On the other hand several “scientists” have expounded on the principle that there is massive overpopulation of the planet.
They then concluded that what was needed was bio-war or plague that would kill off 6+ billion people all in one go.
Excepting them of course. Because when progressives talk about “overpopulation” they never actually included themselves in that “excess” group. Oh no. They’re always so very necessary.
‘Cause they’re Progressive’s don’t cha know.
Thanks Steven for speaking up against mutism. I do see some changes though in the media. And that is encouraging.
Thanks Lamarguerite for your comments above and for all you are doing.
Unexpectedly, I have received a question to my comments on ELECTIVE MUTISM. If you, our colleagues and friends will please bear with me, I would like to share the question and my response to it, with the hope of encouraging more discussion.
begin —–
Thanks so much for responding to my post.
Absolute global human population numbers are not coming down nearly fast enough. Even with a substantial decrease of the population growth rate in some countries, the total population of the human species has been skyrocketing and is continuing to increase much too rapidly.
Perhaps the widely shared and consensually-validated “demographic transition” that is anticipated in the middle of Century XXI is an example of specious preternatural thinking and theorizing, borne of political convenience and economic expediency.
You have asked a wonderful question,
“Assuming you are right for the moment, do you have any concrete policy proposals which we might consider to enable us to think about what we might do?”
Perhaps we could follow what we already know from good science, reasoning and common sense. We can choose to respond ably and much differently, in a more reality-oriented way, to the global challenges before humanity, challenges we can certainly manage because we have induced them by our spectacular unrestrained overconsumption, overproduction and overpopulation activities, the ones now threatening to engulf the surface of Earth.
Of course, it is fair to ask what the family of humanity could choose to do “ably and differently.” Several ideas come to mind.
1) Implement universal, voluntary and humane programs that encourage people to limit the number of offspring to one child per family.
2) Establish an upper limit on the growth of the individual human footprint.
3) Restrict immediately the reckless dissipation of limited natural resources so that the Earth is given time to replenish them for human benefit.
4) Substitute clean, renewable sources of energy, through the use of substantial economic incentives, for the fossil fuels we rely upon now.
5) Recognize that everything human beings do on the surface of our tiny planet utterly depend on the finite resources of Earth. One consequence of this realization is understanding that there can be no such thing as an endlessly expanding global economy, given its current leviathan-like scale and anticipated growth rate, on a relatively small and noticeably frangible planet with the size and make-up of Earth.

Saved entries:
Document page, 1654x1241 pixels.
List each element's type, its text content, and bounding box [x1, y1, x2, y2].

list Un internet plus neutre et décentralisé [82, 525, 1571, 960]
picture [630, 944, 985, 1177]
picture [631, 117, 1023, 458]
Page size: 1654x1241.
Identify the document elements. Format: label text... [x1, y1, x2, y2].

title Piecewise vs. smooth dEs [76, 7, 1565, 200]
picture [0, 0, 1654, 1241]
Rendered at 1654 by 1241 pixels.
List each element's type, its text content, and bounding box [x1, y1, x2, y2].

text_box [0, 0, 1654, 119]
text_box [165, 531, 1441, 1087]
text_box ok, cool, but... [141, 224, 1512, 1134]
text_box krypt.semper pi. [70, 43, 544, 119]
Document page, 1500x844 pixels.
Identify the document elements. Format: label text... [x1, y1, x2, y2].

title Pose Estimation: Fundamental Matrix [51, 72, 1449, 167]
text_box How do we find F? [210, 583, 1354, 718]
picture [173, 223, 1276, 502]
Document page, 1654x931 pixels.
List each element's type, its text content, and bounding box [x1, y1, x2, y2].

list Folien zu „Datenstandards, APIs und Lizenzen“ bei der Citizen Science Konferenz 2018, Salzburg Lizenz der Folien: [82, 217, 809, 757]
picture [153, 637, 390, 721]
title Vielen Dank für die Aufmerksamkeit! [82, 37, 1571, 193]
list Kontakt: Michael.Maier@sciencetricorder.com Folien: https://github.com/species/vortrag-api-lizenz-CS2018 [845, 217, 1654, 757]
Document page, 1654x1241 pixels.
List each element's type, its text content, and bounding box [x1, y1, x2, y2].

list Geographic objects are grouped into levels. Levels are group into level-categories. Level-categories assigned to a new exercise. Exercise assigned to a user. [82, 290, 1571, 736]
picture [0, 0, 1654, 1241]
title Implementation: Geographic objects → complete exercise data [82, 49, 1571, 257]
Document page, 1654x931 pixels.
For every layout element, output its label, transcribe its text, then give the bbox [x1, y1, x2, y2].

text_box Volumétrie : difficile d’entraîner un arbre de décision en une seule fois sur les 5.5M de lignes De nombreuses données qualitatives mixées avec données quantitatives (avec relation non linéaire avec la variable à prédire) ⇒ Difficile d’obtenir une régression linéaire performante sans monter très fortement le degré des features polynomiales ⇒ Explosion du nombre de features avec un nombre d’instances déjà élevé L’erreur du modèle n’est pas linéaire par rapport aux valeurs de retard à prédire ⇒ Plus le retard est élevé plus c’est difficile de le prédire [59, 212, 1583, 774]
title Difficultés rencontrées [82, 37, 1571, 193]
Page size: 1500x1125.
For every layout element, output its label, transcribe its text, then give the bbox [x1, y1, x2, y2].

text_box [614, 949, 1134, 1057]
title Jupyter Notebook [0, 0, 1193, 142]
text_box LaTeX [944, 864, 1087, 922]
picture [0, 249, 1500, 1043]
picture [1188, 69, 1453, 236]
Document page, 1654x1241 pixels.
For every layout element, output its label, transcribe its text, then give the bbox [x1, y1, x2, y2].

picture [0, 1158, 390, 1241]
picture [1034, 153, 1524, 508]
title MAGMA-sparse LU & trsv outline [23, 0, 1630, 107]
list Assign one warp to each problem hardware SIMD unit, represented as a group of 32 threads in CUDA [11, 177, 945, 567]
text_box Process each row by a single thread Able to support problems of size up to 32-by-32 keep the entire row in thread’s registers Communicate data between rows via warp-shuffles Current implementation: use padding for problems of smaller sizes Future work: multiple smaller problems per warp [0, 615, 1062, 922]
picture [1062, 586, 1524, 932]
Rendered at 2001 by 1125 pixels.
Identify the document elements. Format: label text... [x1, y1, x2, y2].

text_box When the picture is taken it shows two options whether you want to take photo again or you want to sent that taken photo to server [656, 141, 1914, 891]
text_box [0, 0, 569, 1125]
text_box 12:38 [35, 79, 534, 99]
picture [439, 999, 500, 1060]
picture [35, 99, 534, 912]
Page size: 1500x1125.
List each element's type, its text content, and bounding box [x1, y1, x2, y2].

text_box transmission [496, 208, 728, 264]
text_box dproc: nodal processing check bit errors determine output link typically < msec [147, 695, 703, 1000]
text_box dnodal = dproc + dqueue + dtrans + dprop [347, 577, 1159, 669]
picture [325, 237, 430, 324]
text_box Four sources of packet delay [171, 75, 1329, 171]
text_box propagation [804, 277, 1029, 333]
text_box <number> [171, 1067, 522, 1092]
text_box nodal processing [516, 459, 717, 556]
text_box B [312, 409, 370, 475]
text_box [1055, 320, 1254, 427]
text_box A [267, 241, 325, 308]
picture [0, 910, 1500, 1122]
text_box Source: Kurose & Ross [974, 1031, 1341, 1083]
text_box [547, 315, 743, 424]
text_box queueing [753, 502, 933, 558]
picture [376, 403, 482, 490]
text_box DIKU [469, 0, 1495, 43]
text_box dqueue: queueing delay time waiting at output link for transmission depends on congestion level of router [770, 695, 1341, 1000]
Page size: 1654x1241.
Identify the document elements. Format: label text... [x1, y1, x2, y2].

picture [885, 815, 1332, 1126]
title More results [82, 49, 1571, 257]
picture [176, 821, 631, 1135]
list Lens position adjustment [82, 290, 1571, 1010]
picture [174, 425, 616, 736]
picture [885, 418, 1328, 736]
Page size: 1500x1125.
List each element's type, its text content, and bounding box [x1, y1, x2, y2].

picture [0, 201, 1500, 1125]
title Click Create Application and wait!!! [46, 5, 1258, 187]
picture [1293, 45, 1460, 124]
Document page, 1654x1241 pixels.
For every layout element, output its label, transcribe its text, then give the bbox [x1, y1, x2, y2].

Work to do
1. According to the overpopulation discussion, how many offspring per family should the first proposed program encourage people to limit themselves to?
2. Reproduce word for word the portion of the overpopulation discussion that opens with the words containing "3) Restrict immediately" and closes with "rely upon now.".
3. Carry the overpopulation discussion forward from its final sentence, writing the next part in the same voice.
The items were taken from a separate source.

Final results
1. One child per family.

2.
3) Restrict immediately the reckless dissipation of limited natural resources so that the Earth is given time to replenish them for human benefit.
4) Substitute clean, renewable sources of energy, through the use of substantial economic incentives, for the fossil fuels we rely upon now.

3.
The family of humanity has huge global challenges to address and overcome. Our leaders appear much too contented with arguing about which country will take the first step forward. Meanwhile, as reasonable and sensible actions are not taken, the threats to human and environmental health grow more daunting day by day.
As I see it, many leaders understand quite well the precarious status of the natural world we inhabit; nonetheless, they adamantly refuse to acknowledge or speak openly about the distinctly human-induced predicament that looms ominously before the family of humanity in our time.
Billions of human beings–- some overconsuming, others overproducing and still others overpopulating the Earth –-are ruining our planetary home as a fit place for human habitation and life as we know it. At least to me, what is incomprehensible and tragic is this: our leaders know what all of us are doing that is destructive of human and environmental health and still they remain resolute in their reckless pursuit of a “primrose path” to the future.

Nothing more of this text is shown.